[START OF RECORDS SHOWN]
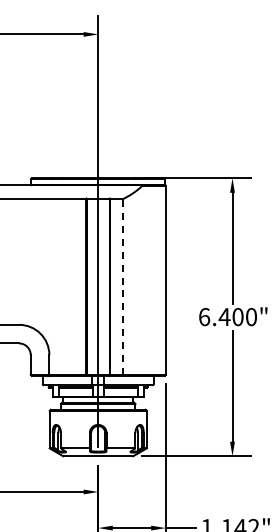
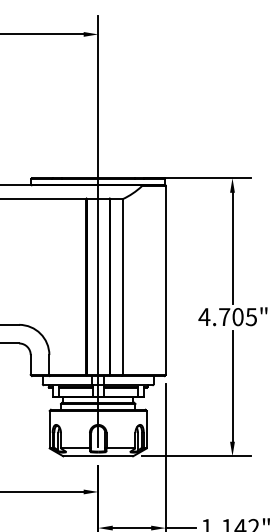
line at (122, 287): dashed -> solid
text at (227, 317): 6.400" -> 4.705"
[END OF RECORDS SHOWN]
[START OF RECORDS SHOWN]
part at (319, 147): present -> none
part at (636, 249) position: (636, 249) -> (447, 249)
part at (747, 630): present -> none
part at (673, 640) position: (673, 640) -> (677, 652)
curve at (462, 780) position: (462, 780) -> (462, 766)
[END OF RECORDS SHOWN]
[START OF RECORDS SHOWN]
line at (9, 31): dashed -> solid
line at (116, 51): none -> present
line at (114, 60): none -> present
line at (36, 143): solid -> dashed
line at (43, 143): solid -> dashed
[END OF RECORDS SHOWN]
STATED GOAL >>
Copy every row from the one containing "line at (9, 31): dashed -> solid" down to the one containing "line at (43, 143): solid -> dashed", including both of those rows, and reproduce each line verbatim.

SOLUTION TO THE EXERCISE >>
line at (9, 31): dashed -> solid
line at (116, 51): none -> present
line at (114, 60): none -> present
line at (36, 143): solid -> dashed
line at (43, 143): solid -> dashed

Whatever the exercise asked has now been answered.